**Your instructions:** Using the records below, write out again exactly the lines that begin at the line containing "power microscopy image" and end at the line containing "micrograph exhibits immunohistochemistry", and no other lines.

**Records for this task:**
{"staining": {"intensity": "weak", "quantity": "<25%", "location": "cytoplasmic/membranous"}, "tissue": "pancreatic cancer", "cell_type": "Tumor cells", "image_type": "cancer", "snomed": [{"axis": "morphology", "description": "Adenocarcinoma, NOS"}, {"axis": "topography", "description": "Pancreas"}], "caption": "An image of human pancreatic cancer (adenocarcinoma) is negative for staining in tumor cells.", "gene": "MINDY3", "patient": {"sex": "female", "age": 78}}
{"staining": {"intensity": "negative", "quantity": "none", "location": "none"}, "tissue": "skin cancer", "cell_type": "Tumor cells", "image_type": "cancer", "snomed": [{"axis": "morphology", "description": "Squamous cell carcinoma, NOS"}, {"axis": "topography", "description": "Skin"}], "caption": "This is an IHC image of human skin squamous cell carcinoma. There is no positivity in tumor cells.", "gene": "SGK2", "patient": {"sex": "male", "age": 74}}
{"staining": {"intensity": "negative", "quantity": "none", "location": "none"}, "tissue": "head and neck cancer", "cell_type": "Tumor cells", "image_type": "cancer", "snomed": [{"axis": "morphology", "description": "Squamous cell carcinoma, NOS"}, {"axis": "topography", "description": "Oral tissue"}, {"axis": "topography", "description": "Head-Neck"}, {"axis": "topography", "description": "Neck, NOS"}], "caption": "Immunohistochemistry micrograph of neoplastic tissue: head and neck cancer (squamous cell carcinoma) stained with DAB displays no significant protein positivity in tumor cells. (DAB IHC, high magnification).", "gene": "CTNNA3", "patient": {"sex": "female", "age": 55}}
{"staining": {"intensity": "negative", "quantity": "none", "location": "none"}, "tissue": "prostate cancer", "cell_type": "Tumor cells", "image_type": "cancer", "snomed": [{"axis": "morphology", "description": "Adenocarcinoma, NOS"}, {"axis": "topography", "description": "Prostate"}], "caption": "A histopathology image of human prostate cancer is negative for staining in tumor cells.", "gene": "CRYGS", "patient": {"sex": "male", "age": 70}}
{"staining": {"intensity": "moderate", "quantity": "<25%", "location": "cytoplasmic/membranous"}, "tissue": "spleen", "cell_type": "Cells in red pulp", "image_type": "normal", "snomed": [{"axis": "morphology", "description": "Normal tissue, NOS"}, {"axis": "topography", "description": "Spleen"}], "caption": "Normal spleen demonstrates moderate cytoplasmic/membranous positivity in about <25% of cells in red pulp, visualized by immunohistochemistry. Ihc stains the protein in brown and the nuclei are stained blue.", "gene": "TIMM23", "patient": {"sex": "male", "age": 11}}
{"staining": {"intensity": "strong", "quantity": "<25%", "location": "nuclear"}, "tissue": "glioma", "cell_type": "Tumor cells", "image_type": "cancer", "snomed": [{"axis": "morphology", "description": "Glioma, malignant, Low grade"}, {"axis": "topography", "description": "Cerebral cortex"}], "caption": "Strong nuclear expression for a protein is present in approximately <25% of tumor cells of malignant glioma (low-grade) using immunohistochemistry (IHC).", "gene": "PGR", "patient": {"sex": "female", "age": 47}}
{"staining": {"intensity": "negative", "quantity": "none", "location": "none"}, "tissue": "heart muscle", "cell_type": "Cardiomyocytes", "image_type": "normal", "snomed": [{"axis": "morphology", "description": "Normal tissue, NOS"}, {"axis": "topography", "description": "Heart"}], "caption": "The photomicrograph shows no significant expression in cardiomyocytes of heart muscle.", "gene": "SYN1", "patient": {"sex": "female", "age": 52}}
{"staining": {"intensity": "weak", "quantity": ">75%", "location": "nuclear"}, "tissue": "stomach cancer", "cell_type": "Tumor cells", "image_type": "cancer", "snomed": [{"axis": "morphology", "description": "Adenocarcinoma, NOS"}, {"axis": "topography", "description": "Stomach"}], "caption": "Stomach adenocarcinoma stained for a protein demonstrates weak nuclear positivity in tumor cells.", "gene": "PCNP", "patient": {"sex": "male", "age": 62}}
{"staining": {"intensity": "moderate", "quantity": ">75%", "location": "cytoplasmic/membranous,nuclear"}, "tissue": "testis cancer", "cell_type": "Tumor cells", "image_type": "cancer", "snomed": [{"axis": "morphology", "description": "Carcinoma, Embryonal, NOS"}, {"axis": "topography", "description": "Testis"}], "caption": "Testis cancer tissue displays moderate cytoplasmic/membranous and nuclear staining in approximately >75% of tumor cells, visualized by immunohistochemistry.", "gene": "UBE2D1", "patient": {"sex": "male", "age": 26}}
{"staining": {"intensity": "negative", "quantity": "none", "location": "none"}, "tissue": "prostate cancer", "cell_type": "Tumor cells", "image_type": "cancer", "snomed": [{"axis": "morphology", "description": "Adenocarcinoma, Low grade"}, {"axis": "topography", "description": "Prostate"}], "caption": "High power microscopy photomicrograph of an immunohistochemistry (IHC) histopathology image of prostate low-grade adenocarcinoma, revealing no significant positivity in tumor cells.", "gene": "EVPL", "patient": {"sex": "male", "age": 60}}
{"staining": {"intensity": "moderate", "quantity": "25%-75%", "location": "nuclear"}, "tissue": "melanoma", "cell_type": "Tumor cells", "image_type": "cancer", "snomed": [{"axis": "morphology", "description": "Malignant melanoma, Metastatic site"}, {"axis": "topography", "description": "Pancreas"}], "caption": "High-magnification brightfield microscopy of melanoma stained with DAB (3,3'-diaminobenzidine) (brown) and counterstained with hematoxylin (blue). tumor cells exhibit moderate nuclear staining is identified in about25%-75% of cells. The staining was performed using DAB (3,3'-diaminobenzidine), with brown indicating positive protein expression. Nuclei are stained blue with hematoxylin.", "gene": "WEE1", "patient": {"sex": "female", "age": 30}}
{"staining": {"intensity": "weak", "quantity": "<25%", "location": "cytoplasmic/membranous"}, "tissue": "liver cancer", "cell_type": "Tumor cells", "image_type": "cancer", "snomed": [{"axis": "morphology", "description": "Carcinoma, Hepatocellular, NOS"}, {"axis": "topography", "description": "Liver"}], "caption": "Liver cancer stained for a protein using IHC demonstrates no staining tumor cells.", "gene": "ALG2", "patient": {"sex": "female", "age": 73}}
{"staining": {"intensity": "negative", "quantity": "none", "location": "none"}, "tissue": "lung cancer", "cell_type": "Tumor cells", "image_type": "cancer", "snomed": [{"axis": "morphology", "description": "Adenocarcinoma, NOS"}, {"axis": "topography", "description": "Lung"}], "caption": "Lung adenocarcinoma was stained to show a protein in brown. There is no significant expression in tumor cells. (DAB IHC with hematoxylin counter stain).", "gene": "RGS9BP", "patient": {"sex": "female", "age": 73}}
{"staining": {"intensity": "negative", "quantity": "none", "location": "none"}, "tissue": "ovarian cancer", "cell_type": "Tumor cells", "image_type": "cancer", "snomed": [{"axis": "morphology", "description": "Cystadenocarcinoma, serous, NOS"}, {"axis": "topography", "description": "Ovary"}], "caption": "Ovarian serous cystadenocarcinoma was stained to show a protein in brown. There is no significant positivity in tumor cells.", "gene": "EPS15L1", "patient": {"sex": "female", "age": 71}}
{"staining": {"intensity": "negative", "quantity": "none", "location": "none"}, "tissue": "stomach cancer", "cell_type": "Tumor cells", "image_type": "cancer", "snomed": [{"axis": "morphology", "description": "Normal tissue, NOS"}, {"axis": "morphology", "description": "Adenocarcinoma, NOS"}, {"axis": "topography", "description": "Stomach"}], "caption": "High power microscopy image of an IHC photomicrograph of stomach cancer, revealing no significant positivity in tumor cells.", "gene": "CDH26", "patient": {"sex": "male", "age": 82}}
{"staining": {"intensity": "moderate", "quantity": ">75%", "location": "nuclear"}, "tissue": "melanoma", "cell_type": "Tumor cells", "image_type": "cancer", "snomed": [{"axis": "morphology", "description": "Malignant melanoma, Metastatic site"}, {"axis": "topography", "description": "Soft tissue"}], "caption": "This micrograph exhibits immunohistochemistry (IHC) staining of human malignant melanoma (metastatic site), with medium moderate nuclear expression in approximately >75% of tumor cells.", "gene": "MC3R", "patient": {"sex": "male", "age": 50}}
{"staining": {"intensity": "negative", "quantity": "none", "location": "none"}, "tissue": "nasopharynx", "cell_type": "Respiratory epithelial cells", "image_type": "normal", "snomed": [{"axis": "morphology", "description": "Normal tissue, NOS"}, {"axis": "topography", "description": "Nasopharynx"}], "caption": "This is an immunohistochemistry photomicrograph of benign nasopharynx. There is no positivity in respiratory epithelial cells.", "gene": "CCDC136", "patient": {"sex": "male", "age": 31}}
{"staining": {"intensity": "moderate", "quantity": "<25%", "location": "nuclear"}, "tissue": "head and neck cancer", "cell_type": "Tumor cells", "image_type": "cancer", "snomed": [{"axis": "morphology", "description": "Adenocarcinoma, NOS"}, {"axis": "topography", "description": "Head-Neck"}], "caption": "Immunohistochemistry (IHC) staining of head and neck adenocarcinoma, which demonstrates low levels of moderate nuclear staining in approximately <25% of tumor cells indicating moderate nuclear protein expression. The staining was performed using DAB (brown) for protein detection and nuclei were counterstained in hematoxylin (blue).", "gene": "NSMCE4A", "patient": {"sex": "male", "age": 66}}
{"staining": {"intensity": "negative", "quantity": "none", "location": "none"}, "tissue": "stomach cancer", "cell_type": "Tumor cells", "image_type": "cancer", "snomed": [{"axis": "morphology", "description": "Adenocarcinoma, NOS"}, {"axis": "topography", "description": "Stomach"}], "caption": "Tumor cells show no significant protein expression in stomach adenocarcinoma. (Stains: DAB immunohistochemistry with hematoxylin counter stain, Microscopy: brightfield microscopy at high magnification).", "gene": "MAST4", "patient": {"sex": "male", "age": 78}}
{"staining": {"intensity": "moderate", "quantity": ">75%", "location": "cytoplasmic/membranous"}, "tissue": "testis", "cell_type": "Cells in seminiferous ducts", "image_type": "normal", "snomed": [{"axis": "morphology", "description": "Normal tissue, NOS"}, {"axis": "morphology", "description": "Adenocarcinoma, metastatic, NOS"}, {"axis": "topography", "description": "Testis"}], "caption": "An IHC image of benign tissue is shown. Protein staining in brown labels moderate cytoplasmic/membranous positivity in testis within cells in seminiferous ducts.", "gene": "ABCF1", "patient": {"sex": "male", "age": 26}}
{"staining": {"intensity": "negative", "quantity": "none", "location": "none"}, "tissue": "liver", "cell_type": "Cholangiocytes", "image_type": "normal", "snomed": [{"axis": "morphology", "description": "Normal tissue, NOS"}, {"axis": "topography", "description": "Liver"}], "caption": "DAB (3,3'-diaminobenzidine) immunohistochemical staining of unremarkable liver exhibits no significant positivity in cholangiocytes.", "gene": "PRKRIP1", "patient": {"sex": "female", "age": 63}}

**Reply:**
{"staining": {"intensity": "negative", "quantity": "none", "location": "none"}, "tissue": "stomach cancer", "cell_type": "Tumor cells", "image_type": "cancer", "snomed": [{"axis": "morphology", "description": "Normal tissue, NOS"}, {"axis": "morphology", "description": "Adenocarcinoma, NOS"}, {"axis": "topography", "description": "Stomach"}], "caption": "High power microscopy image of an IHC photomicrograph of stomach cancer, revealing no significant positivity in tumor cells.", "gene": "CDH26", "patient": {"sex": "male", "age": 82}}
{"staining": {"intensity": "moderate", "quantity": ">75%", "location": "nuclear"}, "tissue": "melanoma", "cell_type": "Tumor cells", "image_type": "cancer", "snomed": [{"axis": "morphology", "description": "Malignant melanoma, Metastatic site"}, {"axis": "topography", "description": "Soft tissue"}], "caption": "This micrograph exhibits immunohistochemistry (IHC) staining of human malignant melanoma (metastatic site), with medium moderate nuclear expression in approximately >75% of tumor cells.", "gene": "MC3R", "patient": {"sex": "male", "age": 50}}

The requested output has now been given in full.